Pliable cadres before job fitness
A common practice within the cadre deployment agenda is to appoint underqualified people with little expertise, which makes them amenable to influence. Enter the need for consultants with lots of them, often connected crony consultants, appointed to do the job that the government official was appointed to do. The Auditor-General has reported that last year, our municipalities collectively spent almost R1.3 billion on consultants.
It’s no surprise that many of our municipalities and SOEs have collapsed, when people with book-keeping diplomas are put in charge of a municipality’s financial management, or a plumbing diploma will suffice for the position of a municipal engineer, or a secondary school teacher’s diploma with no related industry experience will suffice as the chairperson of a national airline, and a highly experienced top performing minister of finance is replaced by an unknown, inexperienced MP backbencher.
Some economists have calculated the cost of state capture to be around R1.5 trillion over the term of the Jacob Zuma administration. Aside from the billions of rand diverted into the pockets of politicians and their cronies, additional costly consequences arise from: additional interest-bearing debt to bail out our SOEs; the loss of employees with skills, expertise and institutional knowledge; the loss of planning for future developments; and the slashed maintenance budgets that lead to crumbling infrastructure, sewage running down our streets and into our rivers.
Chief Justice Raymond Zondo’s state capture commission report reflects significantly on the negative impact and unlawful conduct of the ANC’s cadre deployment policy, about which he says “cadre deployment violates section 195 of the Constitution, which stipulates that appointments in the public service must be based on competence, objectivity [and] fairness”. Furthermore, he states that the section covering the Public Service Commission “provides that public appointments must be independent and impartial, and that they must take place without favour, fear or prejudice”.
The long and short of cadre deployment is the demise of service delivery, which is the major catalyst for the diminishing trust in government, leading to dwindling investments, higher unemployment, growing social issues and heightened poverty. The vicious spiral toward a failed state sets in and every day this issue is not addressed, the hole gets deeper for the next administration to address.

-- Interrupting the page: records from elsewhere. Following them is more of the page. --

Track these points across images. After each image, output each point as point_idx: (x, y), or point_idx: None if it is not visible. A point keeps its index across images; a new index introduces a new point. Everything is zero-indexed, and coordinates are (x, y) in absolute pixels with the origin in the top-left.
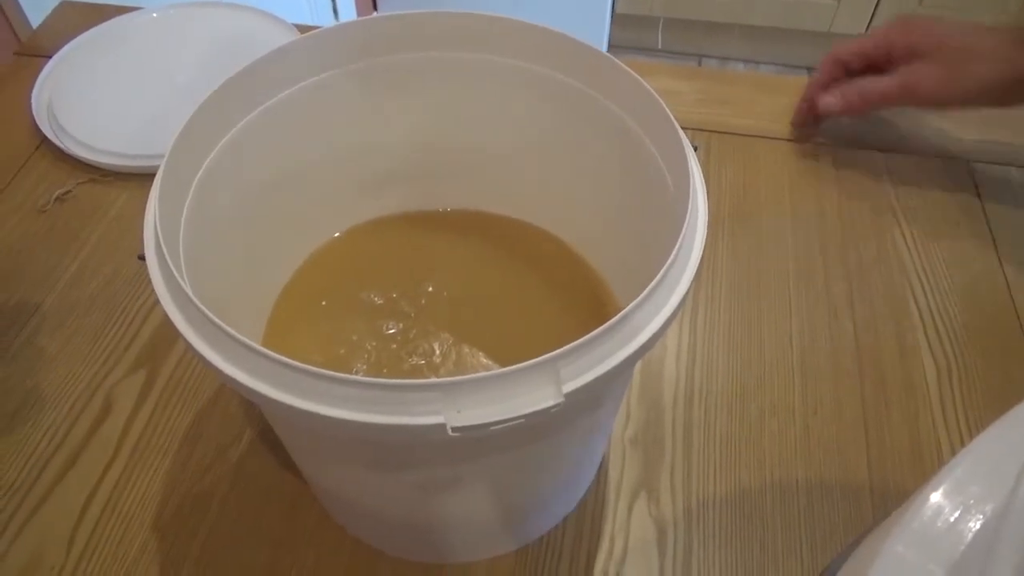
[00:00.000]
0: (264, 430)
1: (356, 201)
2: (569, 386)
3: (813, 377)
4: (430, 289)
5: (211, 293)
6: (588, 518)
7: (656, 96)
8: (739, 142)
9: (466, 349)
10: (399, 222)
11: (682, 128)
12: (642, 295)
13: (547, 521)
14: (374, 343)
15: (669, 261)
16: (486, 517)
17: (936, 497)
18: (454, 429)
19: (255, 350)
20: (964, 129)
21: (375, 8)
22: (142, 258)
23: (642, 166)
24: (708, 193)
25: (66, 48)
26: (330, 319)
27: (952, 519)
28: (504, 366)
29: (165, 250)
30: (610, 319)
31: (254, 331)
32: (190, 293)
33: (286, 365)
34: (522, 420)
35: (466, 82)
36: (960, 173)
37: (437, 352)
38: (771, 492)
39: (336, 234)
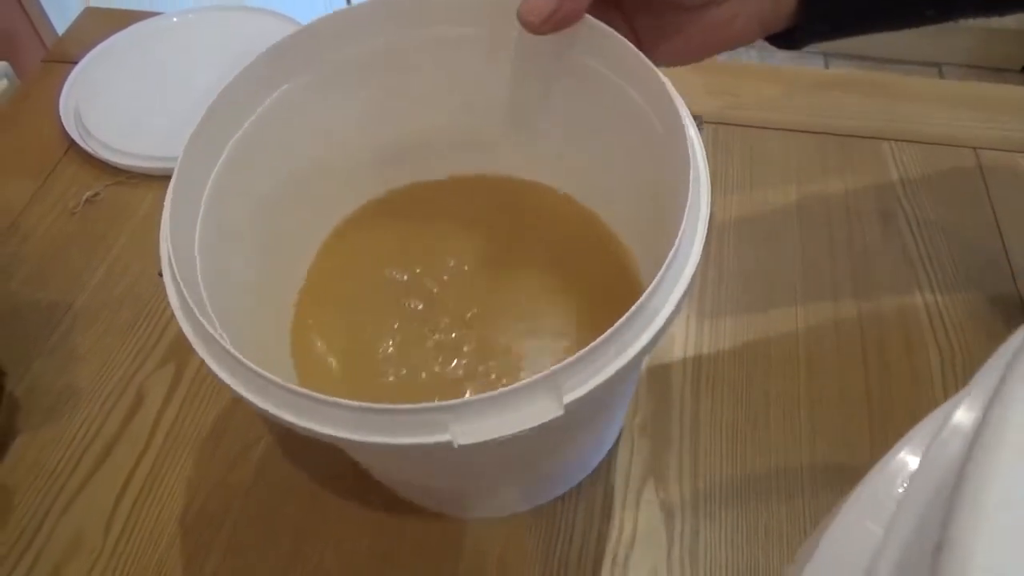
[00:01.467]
0: None
1: (369, 177)
2: (569, 397)
3: (818, 366)
4: (451, 263)
5: (237, 278)
6: (598, 501)
7: (665, 82)
8: (746, 132)
9: (489, 323)
10: (413, 193)
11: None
12: (635, 305)
13: (564, 486)
14: (398, 323)
15: (659, 276)
16: (502, 489)
17: (888, 467)
18: (460, 446)
19: (271, 381)
20: (970, 116)
21: None
22: (162, 275)
23: (644, 134)
24: (715, 184)
25: (91, 54)
26: (355, 300)
27: (902, 486)
28: (527, 337)
29: (182, 286)
30: (626, 277)
31: (281, 319)
32: (208, 326)
33: (298, 394)
34: (524, 432)
35: (474, 56)
36: (966, 161)
37: (460, 328)
38: (776, 478)
39: (352, 211)
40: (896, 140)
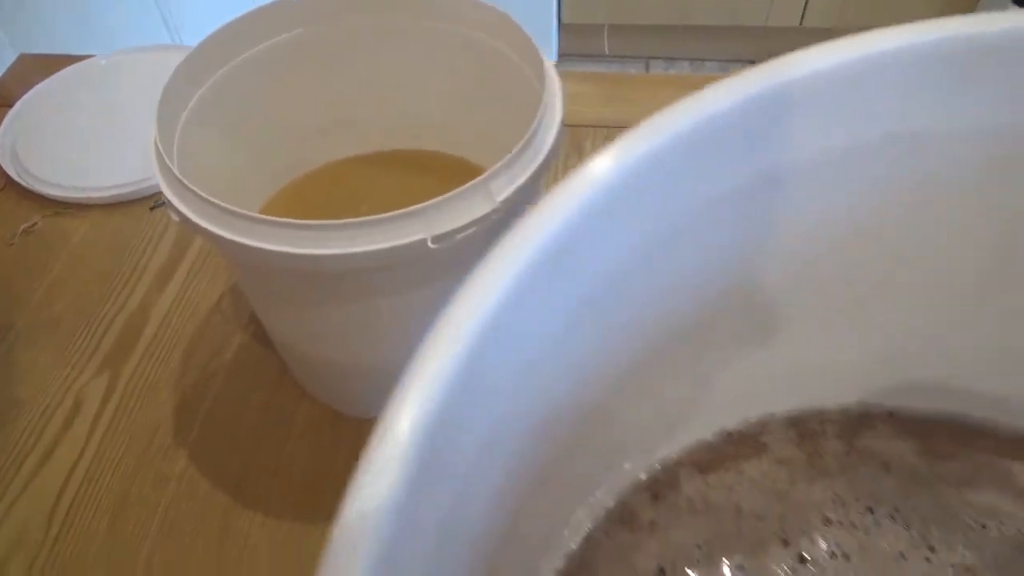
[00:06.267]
0: (212, 410)
1: (298, 153)
2: (501, 196)
3: None
4: (364, 208)
5: None
6: None
7: (515, 22)
8: None
9: None
10: (334, 168)
11: (588, 126)
12: (535, 121)
13: None
14: None
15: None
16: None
17: None
18: (433, 240)
19: (258, 219)
20: None
21: None
22: (155, 206)
23: (518, 85)
24: None
25: (25, 97)
26: None
27: None
28: None
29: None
30: None
31: None
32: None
33: (295, 225)
34: (474, 227)
35: (379, 43)
36: None
37: None
38: None
39: (284, 183)
40: None
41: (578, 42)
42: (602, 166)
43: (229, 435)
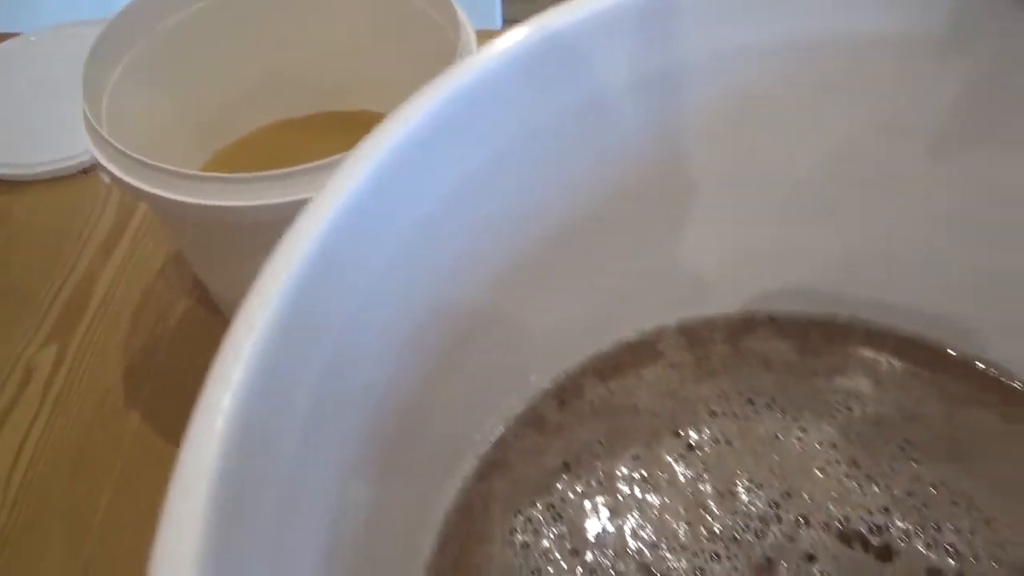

To take South Africa forward, we need to introduce the Zondo commission’s recommendations pertaining to cadre deployment. We need the most experienced and qualified people in key positions, regardless of political affiliation, and we needed them now. We have enough money collected though our various taxes to take South Africa into high growth and improved levels of prosperity, but if only it is spent on the needs of the people, not the party.